AZEDUME
A árvore estava carregada de goiabinhas vistosas pedindo para serem colhidas. Mesmo sentindo o galho balançar subo para alcançar a fruta mais alta colhendo três goiabinhas antes de deslizar para o chão. Ali mesmo fui provando, os dentes triturando a frutinha aparentemente apetitosa, mas muito azeda, a ponto dos meus olhos de criança arderem.
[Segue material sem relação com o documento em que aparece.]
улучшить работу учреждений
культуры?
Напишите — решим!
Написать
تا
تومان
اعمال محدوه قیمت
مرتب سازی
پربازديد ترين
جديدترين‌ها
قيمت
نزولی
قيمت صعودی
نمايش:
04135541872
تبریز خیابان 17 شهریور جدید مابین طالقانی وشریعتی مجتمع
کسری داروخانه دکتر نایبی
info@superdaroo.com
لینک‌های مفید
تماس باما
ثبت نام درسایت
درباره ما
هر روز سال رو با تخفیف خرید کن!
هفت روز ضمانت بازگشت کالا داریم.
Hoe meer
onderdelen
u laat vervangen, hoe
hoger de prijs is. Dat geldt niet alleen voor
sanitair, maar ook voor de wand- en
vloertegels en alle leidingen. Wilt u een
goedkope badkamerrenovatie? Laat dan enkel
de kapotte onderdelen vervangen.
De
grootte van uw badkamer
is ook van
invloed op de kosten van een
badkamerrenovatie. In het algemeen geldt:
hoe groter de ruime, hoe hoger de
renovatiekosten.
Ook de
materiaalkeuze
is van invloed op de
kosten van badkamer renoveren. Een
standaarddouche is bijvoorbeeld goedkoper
Pensando que não poderia existir algo mais azedo na vida cuspi os restos da fruta para observar com horror que além de azeda, a goiaba tinha dentro de si bichinhos asquerosos mais conhecidos como tapurus, o nojo me fez resmungar.
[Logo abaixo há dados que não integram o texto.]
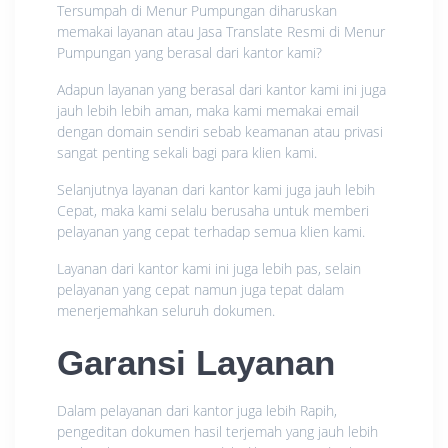
Tersumpah di Menur Pumpungan diharuskan
memakai layanan atau Jasa Translate Resmi di Menur
Pumpungan yang berasal dari kantor kami?
Adapun layanan yang berasal dari kantor kami ini juga
jauh lebih lebih aman, maka kami memakai email
dengan domain sendiri sebab keamanan atau privasi
sangat penting sekali bagi para klien kami.
Selanjutnya layanan dari kantor kami juga jauh lebih
Cepat, maka kami selalu berusaha untuk memberi
pelayanan yang cepat terhadap semua klien kami.
Layanan dari kantor kami ini juga lebih pas, selain
pelayanan yang cepat namun juga tepat dalam
menerjemahkan seluruh dokumen.
Garansi Layanan
Dalam pelayanan dari kantor juga lebih Rapih,
pengeditan dokumen hasil terjemah yang jauh lebih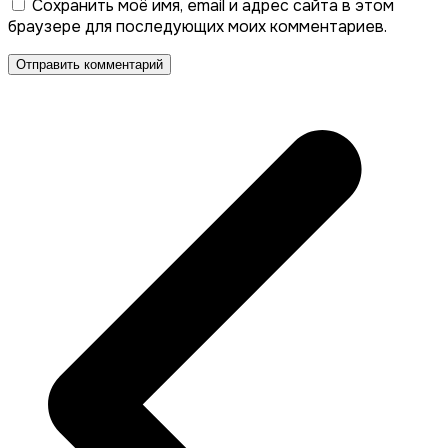
Сохранить моё имя, email и адрес сайта в этом
браузере для последующих моих комментариев.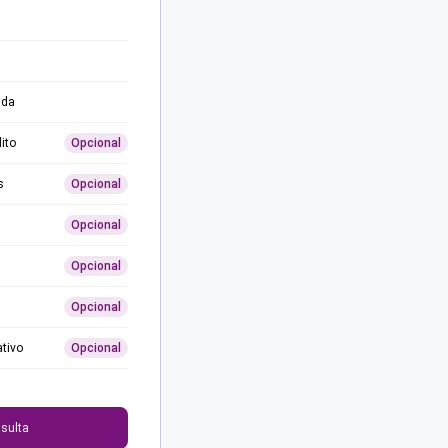
ida
ito
Opcional
s
Opcional
Opcional
Opcional
Opcional
ativo
Opcional
0
sulta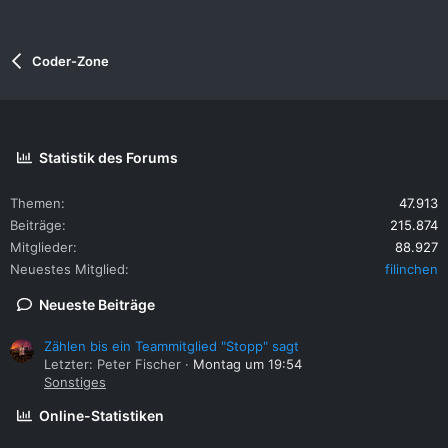
Coder-Zone
Statistik des Forums
Themen
47.913
Beiträge
215.874
Mitglieder
88.927
Neuestes Mitglied
filinchen
Neueste Beiträge
Zählen bis ein Teammitglied "Stopp" sagt
Letzter: Peter Fischer
Montag um 19:54
Sonstiges
Online-Statistiken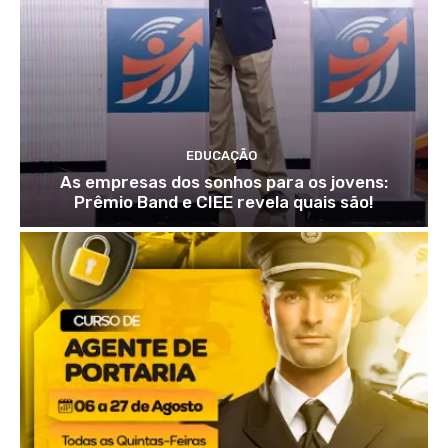
EDUCAÇÃO
As empresas dos sonhos para os jovens:
Prêmio Band e CIEE revela quais são!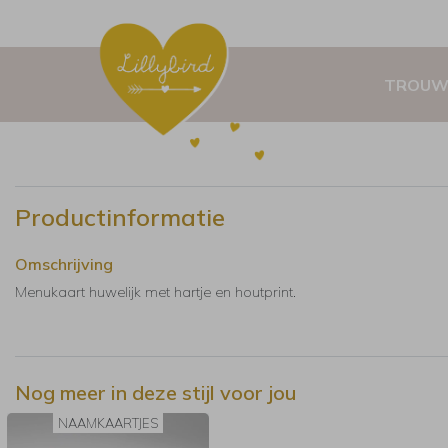
TROUW
Productinformatie
Omschrijving
Menukaart huwelijk met hartje en houtprint.
Nog meer in deze stijl voor jou
NAAMKAARTJES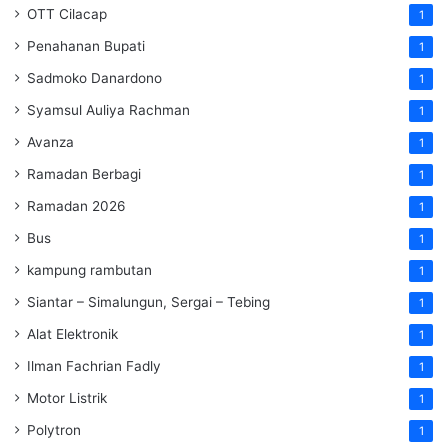
OTT Cilacap
1
Penahanan Bupati
1
Sadmoko Danardono
1
Syamsul Auliya Rachman
1
Avanza
1
Ramadan Berbagi
1
Ramadan 2026
1
Bus
1
kampung rambutan
1
Siantar – Simalungun, Sergai – Tebing
1
Alat Elektronik
1
Ilman Fachrian Fadly
1
Motor Listrik
1
Polytron
1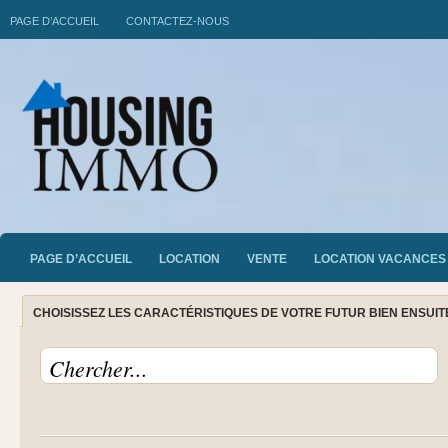
PAGE D’ACCUEIL
CONTACTEZ-NOUS
PAGE D’ACCUEIL
LOCATION
VENTE
LOCATION VACANCES
CHOISISSEZ LES CARACTÉRISTIQUES DE VOTRE FUTUR BIEN ENSUI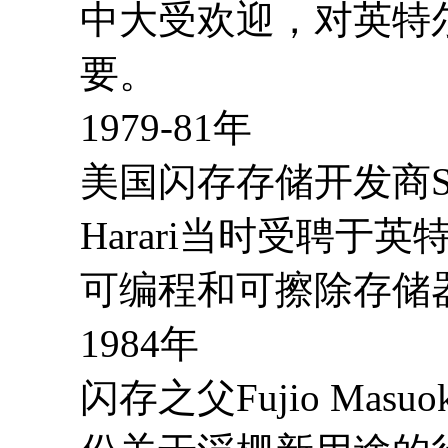
中大受欢迎，对英特
要。
1979-81年
美国闪存存储开发商San
Harari当时受聘于
可编程和可擦除存储器
1984年
闪存之父Fujio Ma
Se antes admirava e desfrutava a sombra daquela goiabeira, a vontade agora era de apedrejá-la tamanha a minha revolta, então fui embora sem goiabas ou desfrute de goiabas. O fato de eu ter ido colher a fruta sem a permissão da minha mãe não me incomodou pois havia feito isso inúmeras vezes, o que causou incômodo foi o sabor azedo na língua e a visão dos tapurus. Desde então, passei a detestar alimentos azedos, frutas azedas e tudo que fosse amargo.
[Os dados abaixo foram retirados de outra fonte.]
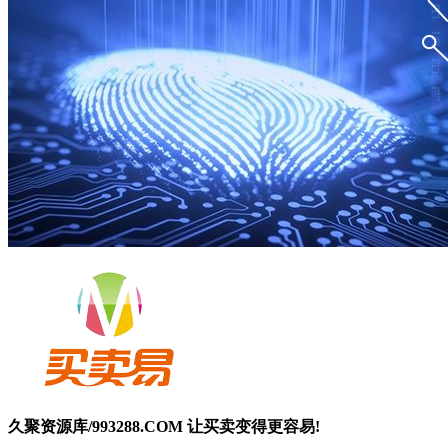
久聚资源库/993288.COM 让买卖变得更容易!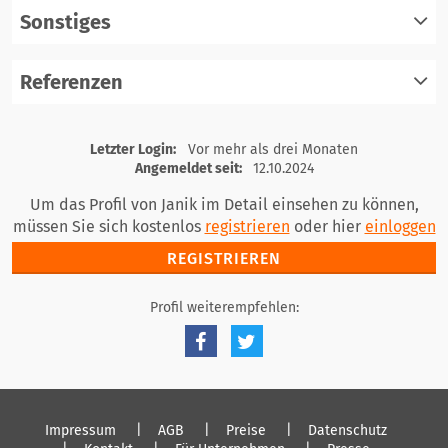
Sonstiges
registrieren
einloggen
Referenzen
registrieren
einloggen
registrieren
Letzter Login:
Vor mehr als drei Monaten
einloggen
Angemeldet seit:
12.10.2024
Um das Profil von Janik im Detail einsehen zu können,
müssen Sie sich kostenlos
registrieren
oder hier
einloggen
REGISTRIEREN
Profil weiterempfehlen:
Impressum
AGB
Preise
Datenschutz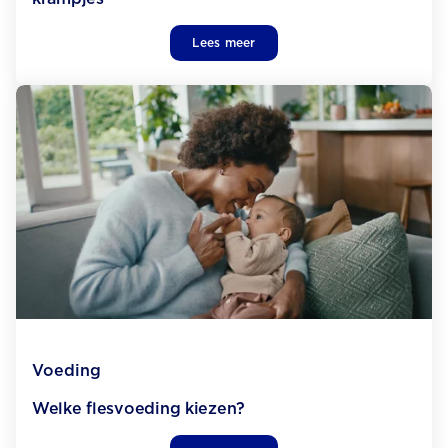
Lees meer
Voeding
Welke flesvoeding kiezen?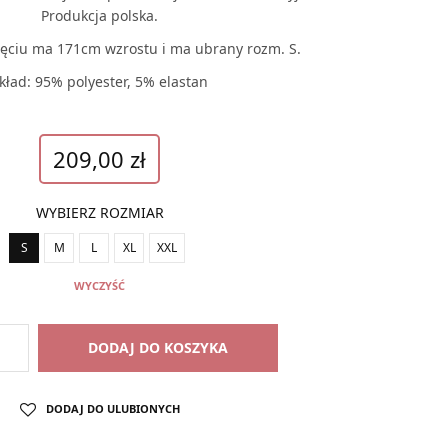
Produkcja polska.
ęciu ma 171cm wzrostu i ma ubrany rozm. S.
kład: 95% polyester, 5% elastan
209,00
zł
WYBIERZ ROZMIAR
S
M
L
XL
XXL
WYCZYŚĆ
DODAJ DO KOSZYKA
DODAJ DO ULUBIONYCH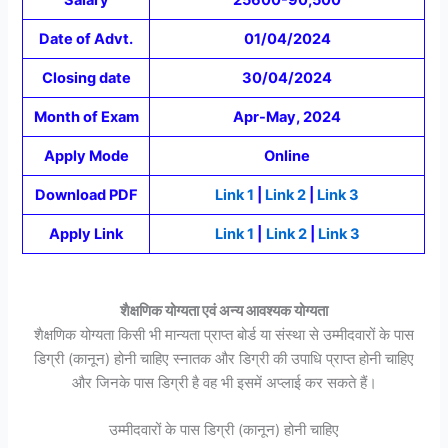
Date of Advt.
01/04/2024
Closing date
30/04/2024
Month of Exam
Apr-May, 2024
Apply Mode
Online
Download PDF
Link 1
|
Link 2
|
Link 3
Apply Link
Link 1
|
Link 2
|
Link 3
शैक्षणिक योग्यता एवं अन्य आवश्यक योग्यता
शैक्षणिक योग्यता किसी भी मान्यता प्राप्त बोर्ड या संस्था से उम्मीदवारों के पास
डिग्री (कानून) होनी चाहिए स्नातक और डिग्री की उपाधि प्राप्त होनी चाहिए
और जिनके पास डिग्री है वह भी इसमें अप्लाई कर सकते हैं।
उम्मीदवारों के पास डिग्री (कानून) होनी चाहिए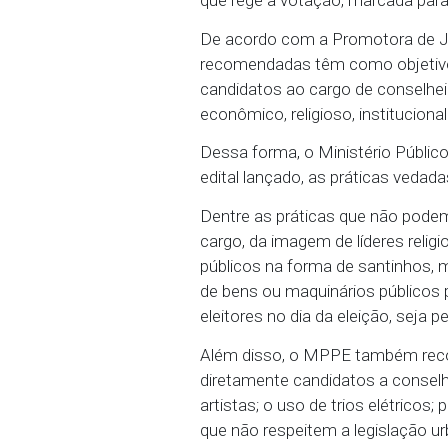
dos Direitos da Criança 
processo de escolha dos 
que rege a votação, mar
De acordo com a Promot
recomendadas têm como 
candidatos ao cargo de c
econômico, religioso, in
Dessa forma, o Ministé
edital lançado, as práti
Dentre as práticas que 
cargo, da imagem de líde
públicos na forma de san
de bens ou maquinários p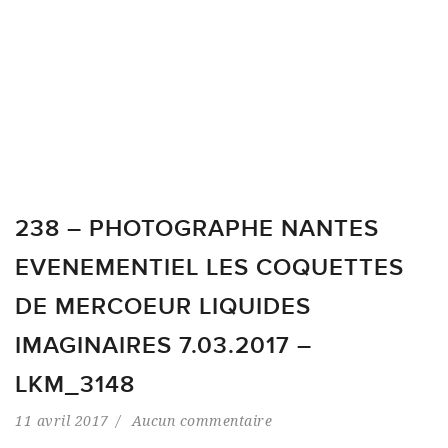
238 – PHOTOGRAPHE NANTES
EVENEMENTIEL LES COQUETTES
DE MERCOEUR LIQUIDES
IMAGINAIRES 7.03.2017 –
LKM_3148
11 avril 2017
Aucun commentaire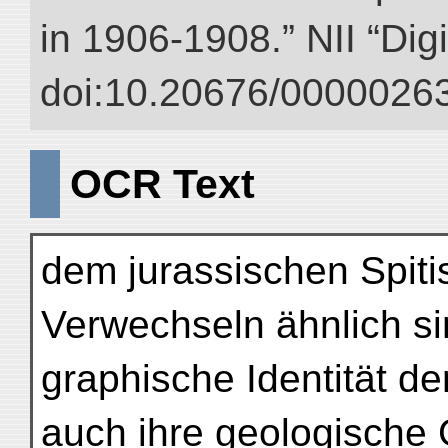
in 1906-1908.” NII “Dig
doi:10.20676/00000263
OCR Text
dem jurassischen Spiti
Verwechseln ähnlich si
graphische Identität d
auch ihre geologische G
Anos mais tarde, esquecido das goiabas e determinado profissionalmente, senti o azedume de alguém; durante a apresentação de um projeto para uma empresa, a pessoa responsável pela aprovação do trabalho demonstrou total descanso, ali estava um corpo sentado com pensamentos incomunicáveis, olhar frio e vazio, fala brusca e desmotivada. Recordei daquele menino que na infância escalou na goiabeira para colher o fruto atraente, desprezando-o por causa do gosto azedo.
O clima amargo permanecia na sala, a pessoa mal dialogava comigo, tampouco estudava o meu projeto, com uma postura radical mostrava querer encerrar a reunião que mal havia iniciado. E para acompanhar a atmosfera do lugar, foi servido suco de limão, só faltaram os tapurus para ser coadjuvante, pensei.
Se bem que, se fosse hoje eu teria arrancado aquele inocente bichinho nojento hospedado na goiaba e provado a fruta que mesmo azeda, possuía certo sabor, porque o sabor azedo de qualquer fruta não se compara com o azedume de uma pessoa.